When multiple news organizations confirmed that Donald Trump took steps to fire Special Counsel Robert Mueller, a Washington Post analysis noted that the revelation "will create fresh momentum for Congress to take up bipartisan bills to protect Mueller."
And in theory, that makes sense. A separate Washington Post piece added that the president targeting Mueller 'has long been a red line" for most congressional Republicans, though they'd prefer not to act on it. The question is whether "they may be forced to" act in light of new revelations.
There are two bills in Congress, both of which have some Republican support, that would protect Mueller from being fired by Trump. But neither bill has been seriously considered by leadership.Up until this point, Republicans had given Trump the benefit of the doubt that he wouldn't launch a constitutional crisis. From their perspective, why take action and cause a confrontation with the president (and jeopardize their agenda) if they don't absolutely have to? Now they may have to.

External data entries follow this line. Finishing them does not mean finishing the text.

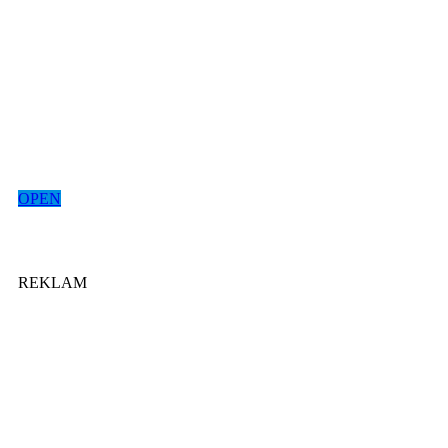
OPEN
REKLAM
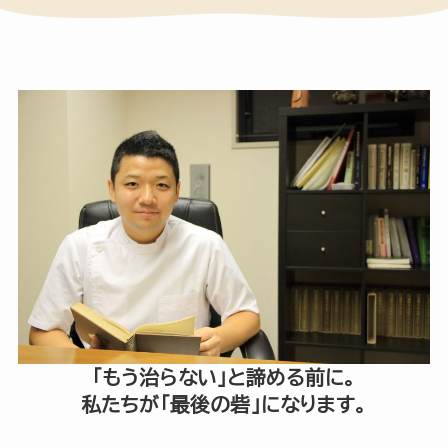
「もう治らない」と諦める前に。
私たちが「最後の砦」になります。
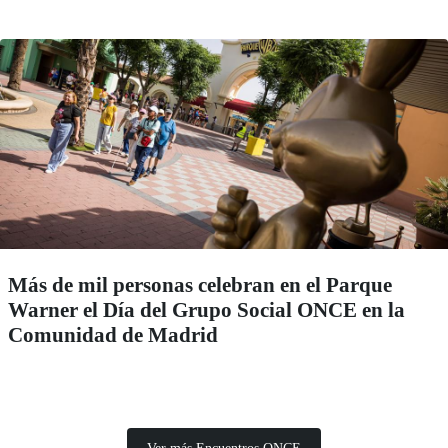
Más de mil personas celebran en el Parque
Warner el Día del Grupo Social ONCE en la
Comunidad de Madrid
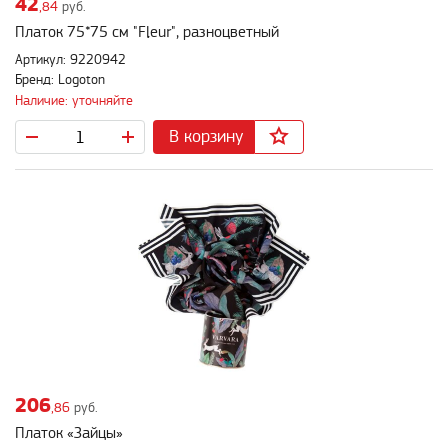
42
,84
руб.
Платок 75*75 см "Fleur", разноцветный
Артикул: 9220942
Бренд: Logoton
Наличие: уточняйте
В корзину
206
,86
руб.
Платок «Зайцы»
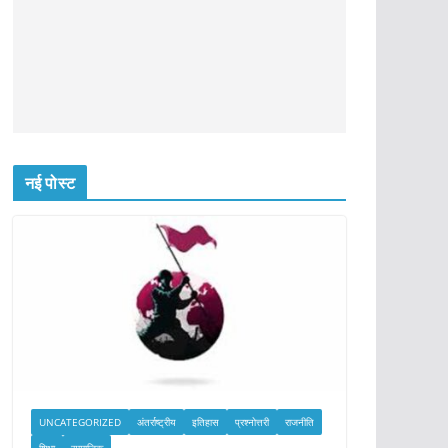
नई पोस्ट
UNCATEGORIZED
अंतर्राष्ट्रीय
इतिहास
प्रश्नोत्तरी
राजनीति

At least a few GOP officials seem to agree. Sen. Susan Collins (R-Maine), for example, said yesterday that she's inclined to support bipartisan legislation to shield Mueller from the White House. Sen. Lindsey Graham (R-S.C.), the author of one of the pending measures, went further, saying he's still on board with his bill, which he'd be "glad" to vote for "tomorrow."
Their views, however, don't reflect a Republican consensus. House Majority Leader Kevin McCarthy (R-Calif.), a key ally of this president, appeared on NBC's "Meet the Press" has said he has "not heard" about Trump ordering Mueller's ouster and doesn't see the "need" to protect the special counsel.

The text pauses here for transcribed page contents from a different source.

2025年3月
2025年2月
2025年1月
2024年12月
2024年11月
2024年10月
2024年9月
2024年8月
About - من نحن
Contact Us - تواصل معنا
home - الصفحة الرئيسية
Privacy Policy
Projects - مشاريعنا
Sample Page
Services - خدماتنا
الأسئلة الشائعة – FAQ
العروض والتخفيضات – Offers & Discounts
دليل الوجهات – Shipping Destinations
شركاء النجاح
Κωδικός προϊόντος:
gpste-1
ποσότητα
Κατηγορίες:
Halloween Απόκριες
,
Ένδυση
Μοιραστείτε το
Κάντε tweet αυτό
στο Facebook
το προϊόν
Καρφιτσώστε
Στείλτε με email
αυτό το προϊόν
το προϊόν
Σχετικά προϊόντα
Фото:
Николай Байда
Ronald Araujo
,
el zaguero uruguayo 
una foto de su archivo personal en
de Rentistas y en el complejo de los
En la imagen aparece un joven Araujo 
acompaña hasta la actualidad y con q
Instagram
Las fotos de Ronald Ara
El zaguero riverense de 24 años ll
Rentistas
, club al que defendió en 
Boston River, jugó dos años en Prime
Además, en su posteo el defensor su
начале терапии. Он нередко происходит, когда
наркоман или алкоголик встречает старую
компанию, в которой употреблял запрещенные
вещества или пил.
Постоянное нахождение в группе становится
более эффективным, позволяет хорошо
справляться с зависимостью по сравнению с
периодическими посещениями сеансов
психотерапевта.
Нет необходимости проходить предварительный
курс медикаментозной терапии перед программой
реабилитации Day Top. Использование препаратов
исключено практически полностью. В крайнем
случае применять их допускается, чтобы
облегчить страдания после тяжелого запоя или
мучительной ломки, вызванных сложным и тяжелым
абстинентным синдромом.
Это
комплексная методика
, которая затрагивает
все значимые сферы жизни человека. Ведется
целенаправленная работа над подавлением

As Politico noted, this seems to be the common view among many Republicans on Capitol Hill right now.
Robert Mueller found little momentum Friday, despite reports Trump attempted to remove the man investigating his campaign's contacts with Russia last year.Democrats described new urgency to protect Mueller after news that Trump ordered top White House lawyer Don McGahn to fire the special counsel, who is also investigating whether Trump has attempted to obstruct the Russia investigation. But the Republicans who control Congress kept mostly silent about the prospect of another attempted Mueller firing -- and about the future of two bipartisan bills designed to prevent it.There's no rush, Republicans say, because they don't see an ongoing threat by Trump to fire Mueller.

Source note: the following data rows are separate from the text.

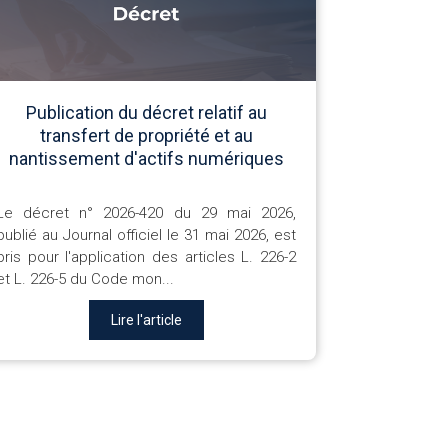
Publication du décret relatif au
transfert de propriété et au
nantissement d'actifs numériques
Le décret n° 2026-420 du 29 mai 2026,
publié au Journal officiel le 31 mai 2026, est
pris pour l'application des articles L. 226-2
et L. 226-5 du Code mon...
Lire l'article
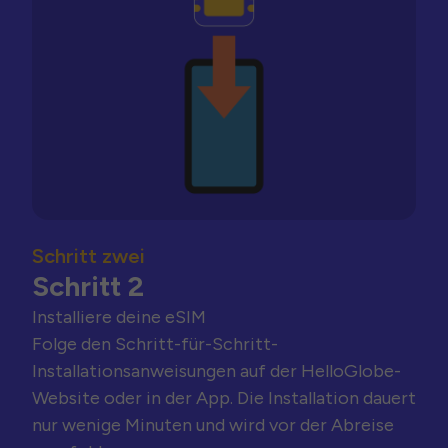
Schritt zwei
Schritt 2
Installiere deine eSIM
Folge den Schritt-für-Schritt-
Installationsanweisungen auf der HelloGlobe-
Website oder in der App. Die Installation dauert
nur wenige Minuten und wird vor der Abreise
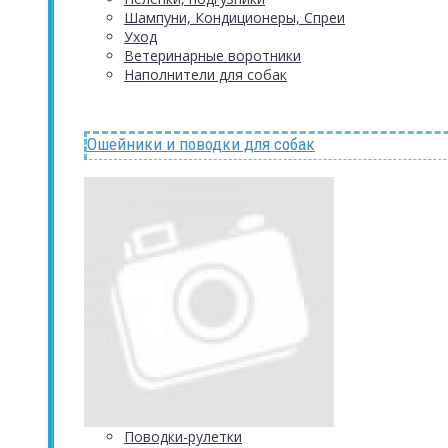
Шампуни, Кондиционеры, Спреи
Уход
Ветеринарные воротники
Наполнители для собак
Ошейники и поводки для собак
Поводки-рулетки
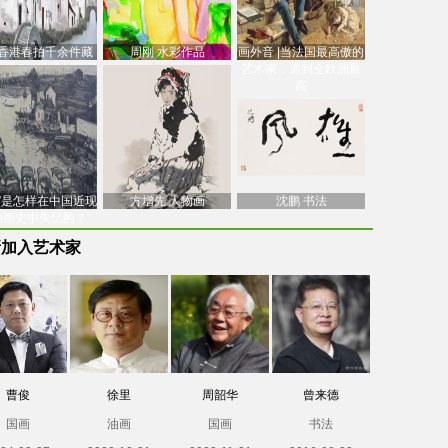
香港春拍千余件藏
周刚 水彩作品
画外音 |当法国最高傲的
价逾7亿港元，吴冠
艺术家，遇到全欧洲最
中
高
南”是怎样在中国近现
方增先 人物画
沈鹏 书法
油画史中失忆的？
新加入艺术家
曹俊
徐里
周韶华
曾来德
国画
油画
国画
书法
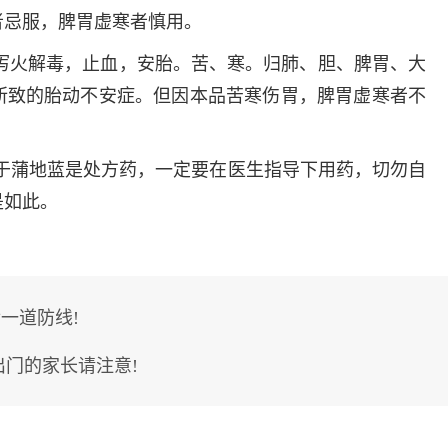
者忌服，脾胃虚寒者慎用。
，泻火解毒，止血，安胎。苦、寒。归肺、胆、脾胃、大
所致的胎动不安症。但因本品苦寒伤胃，脾胃虚寒者不
于蒲地蓝是处方药，一定要在医生指导下用药，切勿自
是如此。
一道防线!
出门的家长请注意!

Among those who've become passive on the issue is Sen. Thom Tillis (R-N.C.), who was a co-sponsor of a bipartisan measure to protect Mueller, but who's now in no hurry to advance his own proposal. (Let's note for context that Trump personally contacted the North Carolina Republican about his bill to shield Mueller. Perhaps the presidential lobbying paid off.)
For what it's worth, the there's-no-reason-to-hurry line strikes me as odd. Confronted with the possibility that Trump might try to derail the investigation by taking steps to oust Mueller -- steps he's apparently already tried and lied about -- several GOP lawmakers were prepared last summer to act preemptively in the hopes of preventing a crisis.
Those efforts, we now know, stalled as Republicans turned their attention elsewhere. But with the president now facing increasingly obvious legal jeopardy, and the need to protect the process more acute, many in the GOP are convinced it's not the right time to act.
But when would be the right time? After Mueller is removed?
If this was a "red line" for Republicans, how sure are we that this is still the case? Or more to the point, if Trump were to order Mueller's ouster today, who can say with confidence that Congress' GOP majority would do anything of any consequence?
Postscript: While it appears the vast majority of Democrats want to protect the special counsel, Sen. Joe Manchin (D-W.Va.) appears far less concerned about Mueller's fate. The conservative Democrat told CNN's Jake tapper, "You know, people from New York have a different way of talking and speaking. And I take that, you know, literally as, OK, he blew off about some things."
I'm not at all sure what that means, though it doesn't sound as if Manchin will be leading the charge to shield the investigation from White House interference.